BRIEF: Replace "Look carefully at" with "Study" in the entries below, covering everything from the line with "example: 87400 ft³" down to the line with "It reads 2.37 ft³", and give back only those lines with nothing else changed.

MATERIAL FOR THE TASK:
★ ★ ★

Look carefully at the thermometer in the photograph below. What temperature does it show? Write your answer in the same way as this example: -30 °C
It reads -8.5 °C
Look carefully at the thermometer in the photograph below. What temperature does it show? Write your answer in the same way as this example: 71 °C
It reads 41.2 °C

★ ★ ★

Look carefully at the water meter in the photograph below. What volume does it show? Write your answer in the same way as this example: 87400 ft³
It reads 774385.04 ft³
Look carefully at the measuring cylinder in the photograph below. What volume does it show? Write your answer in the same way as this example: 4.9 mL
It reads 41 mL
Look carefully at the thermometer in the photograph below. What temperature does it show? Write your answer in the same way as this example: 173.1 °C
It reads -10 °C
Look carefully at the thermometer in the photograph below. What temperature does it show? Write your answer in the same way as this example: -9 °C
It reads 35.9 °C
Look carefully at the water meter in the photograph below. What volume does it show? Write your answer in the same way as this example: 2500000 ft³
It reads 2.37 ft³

★ ★ ★

WRITTEN ANSWER:
Study the water meter in the photograph below. What volume does it show? Write your answer in the same way as this example: 87400 ft³
It reads 774385.04 ft³
Study the measuring cylinder in the photograph below. What volume does it show? Write your answer in the same way as this example: 4.9 mL
It reads 41 mL
Study the thermometer in the photograph below. What temperature does it show? Write your answer in the same way as this example: 173.1 °C
It reads -10 °C
Study the thermometer in the photograph below. What temperature does it show? Write your answer in the same way as this example: -9 °C
It reads 35.9 °C
Study the water meter in the photograph below. What volume does it show? Write your answer in the same way as this example: 2500000 ft³
It reads 2.37 ft³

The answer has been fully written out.